#### [What you should do]
Look through the data below and, wherever a line carries the word "wutscher", please copy that line.

#### [Extracted material]
----

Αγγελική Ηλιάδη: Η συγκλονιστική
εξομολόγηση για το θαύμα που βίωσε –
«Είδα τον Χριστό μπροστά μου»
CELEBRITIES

----

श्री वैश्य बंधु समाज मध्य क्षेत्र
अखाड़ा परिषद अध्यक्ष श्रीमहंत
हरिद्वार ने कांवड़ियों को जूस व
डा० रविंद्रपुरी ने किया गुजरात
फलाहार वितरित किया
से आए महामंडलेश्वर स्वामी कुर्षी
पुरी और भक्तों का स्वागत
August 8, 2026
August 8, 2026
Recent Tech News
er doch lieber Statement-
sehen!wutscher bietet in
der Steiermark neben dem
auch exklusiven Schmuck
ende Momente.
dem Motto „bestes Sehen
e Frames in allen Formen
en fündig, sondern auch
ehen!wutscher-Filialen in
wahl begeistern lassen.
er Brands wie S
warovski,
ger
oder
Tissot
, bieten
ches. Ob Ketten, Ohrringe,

----

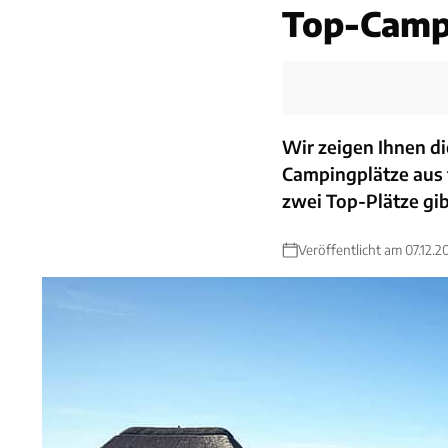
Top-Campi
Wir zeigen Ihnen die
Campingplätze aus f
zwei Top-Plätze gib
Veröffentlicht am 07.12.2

----

#### [Problem solution]
sehen!wutscher bietet in
ehen!wutscher-Filialen in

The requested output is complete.